You must have an access token in order for Metaplane to access Databricks. It is recommended that you create a service principal for Metaplane and generate an access token for that service principal. Alternatively you can use a personal access token for your user.

Generate personal access token for service principal

1. Create a service principal for Metaplane

Follow the instructions here to create a service principal using the Databricks API. Take note of the service principal's application id and save it somewhere safe.

2. Grant token usage to service principal in workspace

Follow the instructions here to give Metaplane's service principal permissions to use access tokens.

3. Generate an access token for Metaplane's service principal

Follow the instructions here to generate an access token for Metaplane's service principal. If you want Metaplane's connection to Databricks to be uninterrupted, set lifetime_seconds to null to prevent the token from expiring. Save this access token somewhere safe.

Generate personal access token for your user

Follow the instructions here to generate a personal access token for your user. Save this access token somewhere safe.

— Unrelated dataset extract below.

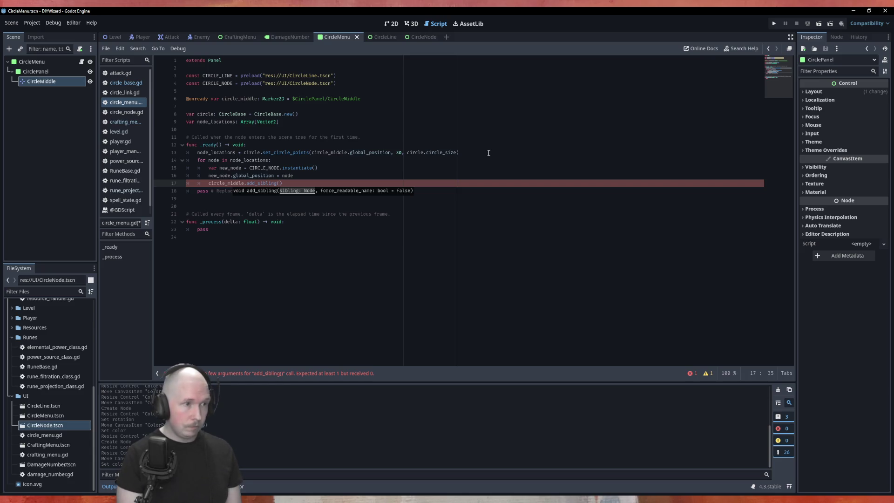
pyautogui.write('new_node')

2. Grant permission to data to Metaplane's service principal

Run these commands on each catalog you want Metaplane to have access to.

Unity Catalog

Grant Metaplane access to tables to monitor

Grant access to all existing and future tables within catalog

GRANT USE_CATALOG ON CATALOG <catalog_name> TO `<application_id>`;
GRANT USE_SCHEMA ON CATALOG <catalog_name> TO `<application_id>`;
GRANT SELECT ON CATALOG <catalog_name> TO `<application_id>`;

Grant access to specific tables within catalog

GRANT USE_CATALOG ON CATALOG <catalog_name> TO `<application_id>`;
GRANT USE_SCHEMA ON SCHEMA <catalog_name>.<schema_name> TO `<application_id>`;
GRANT SELECT ON TABLE <catalog_name>.<schema_name>.<table_name> TO `<application_id>`;

Grant Metaplane access to query history and column_lineage system tables for Data Insights

  1. Enable the query and access system schemas using the Databricks API. Follow instructions here. The API request will look like: curl -v -X PUT -H "Authorization: Bearer <token>" "<workspace url>/api/2.0/unity-catalog/metastores/<metastore id>/systemschemas/query"
  2. Grant access to the query history system table and access column_lineage system tables
GRANT USE_SCHEMA ON SCHEMA system.query TO `<application_id>`;
GRANT SELECT ON TABLE `system`.`query`.`history` TO `<application_id>`
GRANT USE_SCHEMA ON SCHEMA system.access TO `<application_id>`;
GRANT SELECT ON TABLE `system`.`access`.`column_lineage` TO `<application_id>`

Hive Metastore

GRANT READ_METADATA, USAGE, SELECT ON catalog <catalog_name> to `<application_id>`

3. Create a Databricks SQL Warehouse for Metaplane

  1. Follow the instructions here to create a SQL Warehouse for Metaplane to use. You will use the Host, Port and HTTP path from the 'Connection details' tab when creating the connection to Databricks in Metaplane.
  2. Click the 'Permissions' button and give the Metaplane service principal 'Can use' permissions.

4. Add Databricks as a connection in Metaplane

On the connections page, click the 'Add connection' button in the upper right corner and find the Databricks Unity Catalog or Databricks Hive Metastore icon under Warehouses. The Host, Port and HTTP Path fields come from the SQL Warehouse created in Step 3. The Access token comes from Step 1.